- **What is expected**
Search the entries for lines that contain the word "maladies", and report each one found.

== Information provided ==

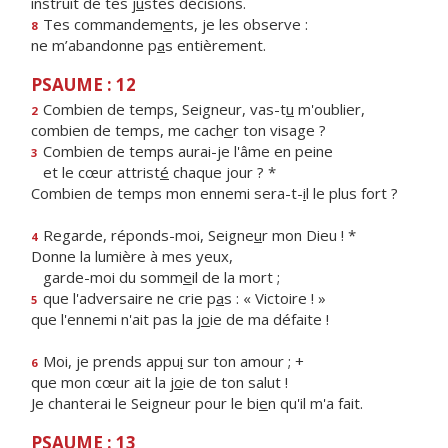
instruit de tes j
u
stes décisions.
Tes commandem
e
nts, je les observe :
8
ne m’abandonne p
a
s entièrement.
PSAUME : 12
Combien de temps, Seigneur, vas-t
u
m'oublier,
2
combien de temps, me cach
e
r ton visage ?
Combien de temps aurai-je l'âme en peine
3
et le cœur attrist
é
chaque jour ? *
Combien de temps mon ennemi sera-t-
i
l le plus fort ?
Regarde, réponds-moi, Seigne
u
r mon Dieu ! *
4
Donne la lumière à mes yeux,
garde-moi du somm
e
il de la mort ;
que l'adversaire ne crie p
a
s : « Victoire ! »
5
que l'ennemi n'ait pas la j
o
ie de ma défaite !
Moi, je prends appu
i
sur ton amour ; +
6
que mon cœur ait la j
o
ie de ton salut !
Je chanterai le Seigneur pour le bi
e
n qu'il m'a fait.
PSAUME : 13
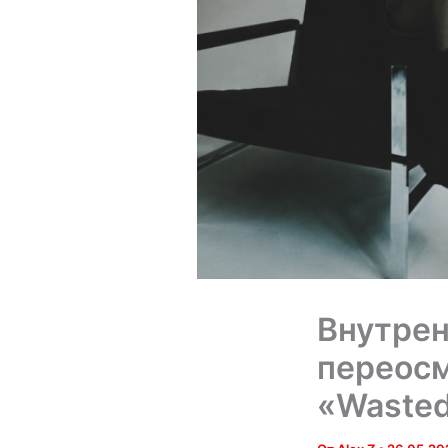
Внутрен
переосм
«Wasted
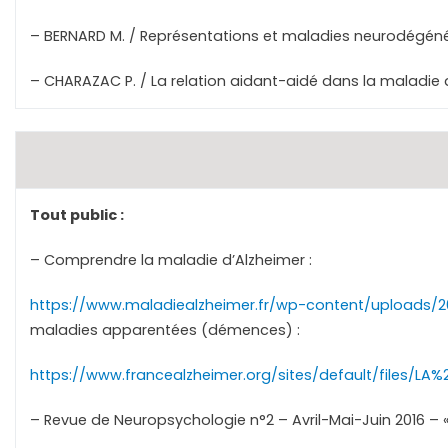
– BERNARD M. / Représentations et maladies neurodégéné
– CHARAZAC P. / La relation aidant-aidé dans la maladie 
Tout public :
– Comprendre la maladie d’Alzheimer :
https://www.maladiealzheimer.fr/wp-content/uploads/
maladies apparentées (démences) :
https://www.francealzheimer.org/sites/default/files/L
– Revue de Neuropsychologie n°2 – Avril-Mai-Juin 2016 – 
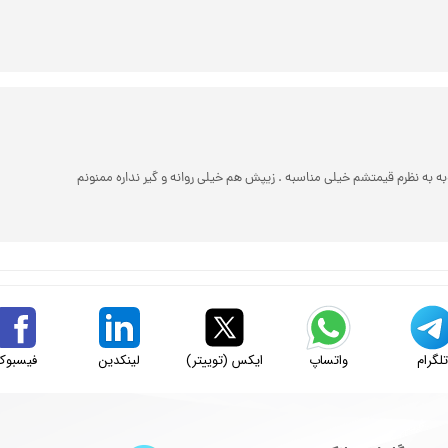
 به نظرم قیمتشم خیلی مناسبه . زیپش هم خیلی روانه و گیر نداره ممنونم
لگرام
واتساپ
ایکس (توییتر)
لینکدین
فیسبوک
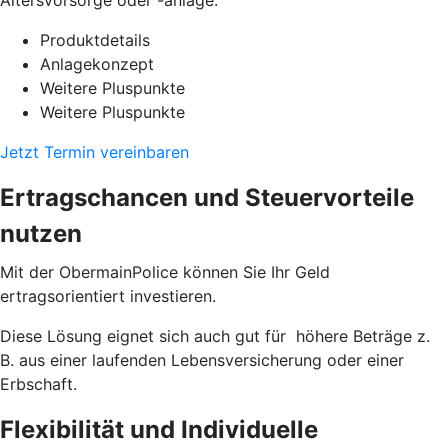
Produktdetails
Anlagekonzept
Weitere Pluspunkte
Weitere Pluspunkte
Jetzt Termin vereinbaren
Ertragschancen und Steuervorteile
nutzen
Mit der ObermainPolice können Sie Ihr Geld
ertragsorientiert investieren.
Diese Lösung eignet sich auch gut für höhere Beträge z.
B. aus einer laufenden Lebensversicherung oder einer
Erbschaft.
Flexibilität und Individuelle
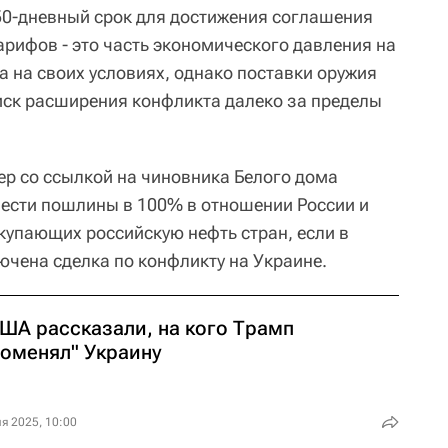
50-дневный срок для достижения соглашения
арифов - это часть экономического давления на
а на своих условиях, однако поставки оружия
иск расширения конфликта далеко за пределы
ер со ссылкой на чиновника Белого дома
вести пошлины в 100% в отношении России и
купающих российскую нефть стран, если в
лючена сделка по конфликту на Украине.
США рассказали, на кого Трамп
роменял" Украину
я 2025, 10:00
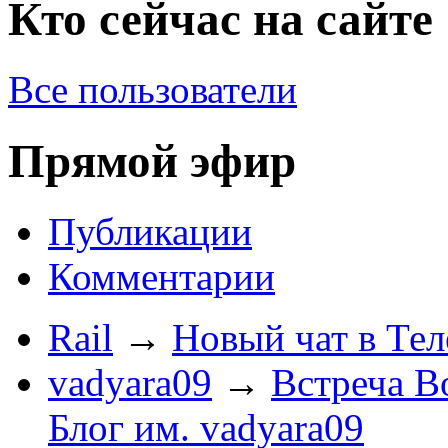
Кто сейчас на сайте
Все пользователи
Прямой эфир
Публикации
Комментарии
Rail
→
Новый чат в Тел
vadyara09
→
Встреча В
Блог им. vadyara09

===

- **Result of this task**
– BERNARD M. / Représentations et maladies neurodégéné
maladies apparentées (démences) :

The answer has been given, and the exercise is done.